> **PROMPT**: Every record that follows needs to be written out again, exactly.

*** THE DATA Section Begins ***

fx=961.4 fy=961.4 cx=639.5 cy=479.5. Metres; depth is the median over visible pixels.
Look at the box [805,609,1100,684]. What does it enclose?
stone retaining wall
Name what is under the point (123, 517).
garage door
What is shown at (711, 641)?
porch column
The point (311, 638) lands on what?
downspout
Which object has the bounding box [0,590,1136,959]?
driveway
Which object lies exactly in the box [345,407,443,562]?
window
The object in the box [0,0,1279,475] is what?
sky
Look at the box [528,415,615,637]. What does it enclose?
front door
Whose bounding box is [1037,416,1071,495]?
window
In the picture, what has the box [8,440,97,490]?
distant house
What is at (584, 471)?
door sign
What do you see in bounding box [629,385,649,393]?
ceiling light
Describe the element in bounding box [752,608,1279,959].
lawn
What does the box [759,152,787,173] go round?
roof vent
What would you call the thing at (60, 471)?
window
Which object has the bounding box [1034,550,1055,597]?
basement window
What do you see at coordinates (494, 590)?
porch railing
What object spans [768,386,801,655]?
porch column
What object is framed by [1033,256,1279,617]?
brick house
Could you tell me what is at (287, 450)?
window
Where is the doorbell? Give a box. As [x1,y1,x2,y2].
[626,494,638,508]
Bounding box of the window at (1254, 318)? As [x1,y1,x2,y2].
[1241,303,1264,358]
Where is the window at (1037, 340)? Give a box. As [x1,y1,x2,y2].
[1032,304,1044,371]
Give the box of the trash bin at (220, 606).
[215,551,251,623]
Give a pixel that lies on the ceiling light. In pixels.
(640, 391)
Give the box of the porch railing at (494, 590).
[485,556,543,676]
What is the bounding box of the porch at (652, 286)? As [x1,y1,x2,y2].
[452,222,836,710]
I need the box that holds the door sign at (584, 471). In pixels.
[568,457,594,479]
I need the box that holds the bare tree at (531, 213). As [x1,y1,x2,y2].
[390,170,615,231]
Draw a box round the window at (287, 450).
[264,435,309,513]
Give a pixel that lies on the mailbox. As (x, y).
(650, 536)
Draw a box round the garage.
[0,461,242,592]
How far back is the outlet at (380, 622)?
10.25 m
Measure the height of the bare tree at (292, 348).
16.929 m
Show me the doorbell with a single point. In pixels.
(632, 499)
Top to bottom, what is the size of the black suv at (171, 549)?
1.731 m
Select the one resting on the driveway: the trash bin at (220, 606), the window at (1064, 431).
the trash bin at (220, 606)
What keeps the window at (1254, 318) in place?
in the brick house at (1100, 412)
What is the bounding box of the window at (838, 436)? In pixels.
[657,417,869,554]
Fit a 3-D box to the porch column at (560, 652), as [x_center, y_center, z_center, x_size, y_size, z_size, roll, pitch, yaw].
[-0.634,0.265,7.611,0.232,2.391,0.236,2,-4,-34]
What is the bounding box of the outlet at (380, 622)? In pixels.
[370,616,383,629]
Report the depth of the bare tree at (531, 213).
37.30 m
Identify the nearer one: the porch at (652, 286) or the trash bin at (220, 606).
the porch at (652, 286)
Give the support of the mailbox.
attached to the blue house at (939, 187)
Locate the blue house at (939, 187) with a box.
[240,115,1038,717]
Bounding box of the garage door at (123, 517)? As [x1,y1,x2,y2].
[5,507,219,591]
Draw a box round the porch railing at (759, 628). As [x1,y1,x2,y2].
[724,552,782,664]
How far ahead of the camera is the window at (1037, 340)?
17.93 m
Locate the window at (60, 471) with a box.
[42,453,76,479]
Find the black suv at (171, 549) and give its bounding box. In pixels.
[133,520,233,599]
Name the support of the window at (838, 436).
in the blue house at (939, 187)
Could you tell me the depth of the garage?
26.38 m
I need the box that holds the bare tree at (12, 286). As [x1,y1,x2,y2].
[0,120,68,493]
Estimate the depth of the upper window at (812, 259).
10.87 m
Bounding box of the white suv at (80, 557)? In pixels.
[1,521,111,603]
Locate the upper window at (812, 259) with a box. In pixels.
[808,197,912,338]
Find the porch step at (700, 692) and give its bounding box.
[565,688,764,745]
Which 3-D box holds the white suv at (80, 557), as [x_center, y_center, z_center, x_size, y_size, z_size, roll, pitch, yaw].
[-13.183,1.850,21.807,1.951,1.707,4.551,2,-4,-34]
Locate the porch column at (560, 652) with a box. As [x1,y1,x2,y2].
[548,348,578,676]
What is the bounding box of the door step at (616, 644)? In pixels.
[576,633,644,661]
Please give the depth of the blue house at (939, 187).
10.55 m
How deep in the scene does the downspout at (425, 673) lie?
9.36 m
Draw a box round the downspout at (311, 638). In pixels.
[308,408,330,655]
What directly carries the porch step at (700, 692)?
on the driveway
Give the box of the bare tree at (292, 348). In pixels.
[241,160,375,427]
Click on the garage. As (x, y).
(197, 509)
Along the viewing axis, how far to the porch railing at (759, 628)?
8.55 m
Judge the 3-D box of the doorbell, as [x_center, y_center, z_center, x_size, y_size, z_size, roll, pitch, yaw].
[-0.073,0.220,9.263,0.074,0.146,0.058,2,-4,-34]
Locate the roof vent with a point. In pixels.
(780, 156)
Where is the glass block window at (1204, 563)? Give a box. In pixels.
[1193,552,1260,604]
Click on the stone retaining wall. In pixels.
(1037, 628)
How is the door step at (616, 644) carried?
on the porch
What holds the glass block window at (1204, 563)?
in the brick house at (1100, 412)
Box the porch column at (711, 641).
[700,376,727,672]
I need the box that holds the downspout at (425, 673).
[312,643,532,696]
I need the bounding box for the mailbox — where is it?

*** THE DATA Section Ends ***

> **REPLY**:
fx=961.4 fy=961.4 cx=639.5 cy=479.5. Metres; depth is the median over visible pixels.
Look at the box [805,609,1100,684]. What does it enclose?
stone retaining wall
Name what is under the point (123, 517).
garage door
What is shown at (711, 641)?
porch column
The point (311, 638) lands on what?
downspout
Which object has the bounding box [0,590,1136,959]?
driveway
Which object lies exactly in the box [345,407,443,562]?
window
The object in the box [0,0,1279,475] is what?
sky
Look at the box [528,415,615,637]. What does it enclose?
front door
Whose bounding box is [1037,416,1071,495]?
window
In the picture, what has the box [8,440,97,490]?
distant house
What is at (584, 471)?
door sign
What do you see in bounding box [629,385,649,393]?
ceiling light
Describe the element in bounding box [752,608,1279,959].
lawn
What does the box [759,152,787,173] go round?
roof vent
What would you call the thing at (60, 471)?
window
Which object has the bounding box [1034,550,1055,597]?
basement window
What do you see at coordinates (494, 590)?
porch railing
What object spans [768,386,801,655]?
porch column
What object is framed by [1033,256,1279,617]?
brick house
Could you tell me what is at (287, 450)?
window
Where is the doorbell? Give a box. As [x1,y1,x2,y2].
[626,494,638,508]
Bounding box of the window at (1254, 318)? As [x1,y1,x2,y2].
[1241,303,1264,358]
Where is the window at (1037, 340)? Give a box. As [x1,y1,x2,y2].
[1032,304,1044,371]
Give the box of the trash bin at (220, 606).
[215,551,251,623]
Give a pixel that lies on the ceiling light. In pixels.
(640, 391)
Give the box of the porch railing at (494, 590).
[485,556,543,676]
What is the bounding box of the porch at (652, 286)? As [x1,y1,x2,y2].
[452,222,836,710]
I need the box that holds the door sign at (584, 471). In pixels.
[568,457,594,479]
I need the box that holds the bare tree at (531, 213). As [x1,y1,x2,y2].
[390,170,615,231]
Draw a box round the window at (287, 450).
[264,435,309,513]
Give a pixel that lies on the mailbox. As (x, y).
(650, 536)
Draw a box round the garage.
[0,461,242,592]
How far back is the outlet at (380, 622)?
10.25 m
Measure the height of the bare tree at (292, 348).
16.929 m
Show me the doorbell with a single point. In pixels.
(632, 499)
Top to bottom, what is the size of the black suv at (171, 549)?
1.731 m
Select the one resting on the driveway: the trash bin at (220, 606), the window at (1064, 431).
the trash bin at (220, 606)
What keeps the window at (1254, 318) in place?
in the brick house at (1100, 412)
What is the bounding box of the window at (838, 436)? In pixels.
[657,417,869,554]
Fit a 3-D box to the porch column at (560, 652), as [x_center, y_center, z_center, x_size, y_size, z_size, roll, pitch, yaw].
[-0.634,0.265,7.611,0.232,2.391,0.236,2,-4,-34]
What is the bounding box of the outlet at (380, 622)? In pixels.
[370,616,383,629]
Report the depth of the bare tree at (531, 213).
37.30 m
Identify the nearer one: the porch at (652, 286) or the trash bin at (220, 606).
the porch at (652, 286)
Give the support of the mailbox.
attached to the blue house at (939, 187)
Locate the blue house at (939, 187) with a box.
[240,115,1038,717]
Bounding box of the garage door at (123, 517)? As [x1,y1,x2,y2].
[5,507,219,591]
Draw a box round the porch railing at (759, 628). As [x1,y1,x2,y2].
[724,552,782,664]
How far ahead of the camera is the window at (1037, 340)?
17.93 m
Locate the window at (60, 471) with a box.
[42,453,76,479]
Find the black suv at (171, 549) and give its bounding box. In pixels.
[133,520,233,599]
Name the support of the window at (838, 436).
in the blue house at (939, 187)
Could you tell me the depth of the garage?
26.38 m
I need the box that holds the bare tree at (12, 286). As [x1,y1,x2,y2].
[0,120,68,493]
Estimate the depth of the upper window at (812, 259).
10.87 m
Bounding box of the white suv at (80, 557)? In pixels.
[1,521,111,603]
Locate the upper window at (812, 259) with a box. In pixels.
[808,197,912,338]
Find the porch step at (700, 692) and give its bounding box.
[565,688,764,745]
Which 3-D box holds the white suv at (80, 557), as [x_center, y_center, z_center, x_size, y_size, z_size, roll, pitch, yaw].
[-13.183,1.850,21.807,1.951,1.707,4.551,2,-4,-34]
Locate the porch column at (560, 652) with a box. As [x1,y1,x2,y2].
[548,348,578,676]
What is the bounding box of the door step at (616, 644)? In pixels.
[576,633,644,661]
Please give the depth of the blue house at (939, 187).
10.55 m
How deep in the scene does the downspout at (425, 673) lie?
9.36 m
Draw a box round the downspout at (311, 638). In pixels.
[308,408,330,655]
What directly carries the porch step at (700, 692)?
on the driveway
Give the box of the bare tree at (292, 348). In pixels.
[241,160,375,427]
Click on the garage. As (x, y).
(197, 509)
Along the viewing axis, how far to the porch railing at (759, 628)?
8.55 m
Judge the 3-D box of the doorbell, as [x_center, y_center, z_center, x_size, y_size, z_size, roll, pitch, yaw].
[-0.073,0.220,9.263,0.074,0.146,0.058,2,-4,-34]
Locate the roof vent with a point. In pixels.
(780, 156)
Where is the glass block window at (1204, 563)? Give a box. In pixels.
[1193,552,1260,604]
Click on the stone retaining wall. In pixels.
(1037, 628)
How is the door step at (616, 644) carried?
on the porch
What holds the glass block window at (1204, 563)?
in the brick house at (1100, 412)
Box the porch column at (711, 641).
[700,376,727,672]
I need the box that holds the downspout at (425, 673).
[312,643,532,696]
I need the bounding box for the mailbox — where is it?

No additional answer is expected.